Top of Task data

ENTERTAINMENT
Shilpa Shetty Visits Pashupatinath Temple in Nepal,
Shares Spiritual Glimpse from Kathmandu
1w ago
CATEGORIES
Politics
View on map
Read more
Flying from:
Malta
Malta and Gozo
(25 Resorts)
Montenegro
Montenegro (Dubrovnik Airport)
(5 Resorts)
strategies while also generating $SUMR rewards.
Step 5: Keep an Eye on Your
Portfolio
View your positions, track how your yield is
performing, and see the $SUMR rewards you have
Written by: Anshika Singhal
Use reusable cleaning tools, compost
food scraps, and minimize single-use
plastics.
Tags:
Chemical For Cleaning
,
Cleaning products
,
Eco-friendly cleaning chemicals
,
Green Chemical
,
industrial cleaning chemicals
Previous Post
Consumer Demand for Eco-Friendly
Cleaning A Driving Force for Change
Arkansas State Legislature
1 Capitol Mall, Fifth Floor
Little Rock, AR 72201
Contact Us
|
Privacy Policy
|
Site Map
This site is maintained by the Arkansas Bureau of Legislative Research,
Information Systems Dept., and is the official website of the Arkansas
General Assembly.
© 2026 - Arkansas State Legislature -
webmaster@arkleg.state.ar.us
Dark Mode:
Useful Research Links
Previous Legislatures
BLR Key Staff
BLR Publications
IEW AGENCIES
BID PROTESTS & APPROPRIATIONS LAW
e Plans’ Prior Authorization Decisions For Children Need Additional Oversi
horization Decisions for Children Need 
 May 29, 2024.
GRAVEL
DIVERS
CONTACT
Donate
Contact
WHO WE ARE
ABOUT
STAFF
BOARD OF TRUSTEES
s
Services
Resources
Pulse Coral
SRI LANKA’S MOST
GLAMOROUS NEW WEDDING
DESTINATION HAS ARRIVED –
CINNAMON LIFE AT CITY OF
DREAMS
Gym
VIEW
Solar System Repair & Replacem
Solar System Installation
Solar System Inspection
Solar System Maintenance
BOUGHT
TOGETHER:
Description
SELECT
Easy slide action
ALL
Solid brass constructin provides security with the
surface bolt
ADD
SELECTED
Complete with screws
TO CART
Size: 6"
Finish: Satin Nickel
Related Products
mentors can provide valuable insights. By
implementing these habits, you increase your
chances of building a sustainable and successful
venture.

Bottom of Task data

Please print, exactly and with nothing else, the lines from the first line of the entries through the line containing "performing, and see".

Finished exercise ->
ENTERTAINMENT
Shilpa Shetty Visits Pashupatinath Temple in Nepal,
Shares Spiritual Glimpse from Kathmandu
1w ago
CATEGORIES
Politics
View on map
Read more
Flying from:
Malta
Malta and Gozo
(25 Resorts)
Montenegro
Montenegro (Dubrovnik Airport)
(5 Resorts)
strategies while also generating $SUMR rewards.
Step 5: Keep an Eye on Your
Portfolio
View your positions, track how your yield is
performing, and see the $SUMR rewards you have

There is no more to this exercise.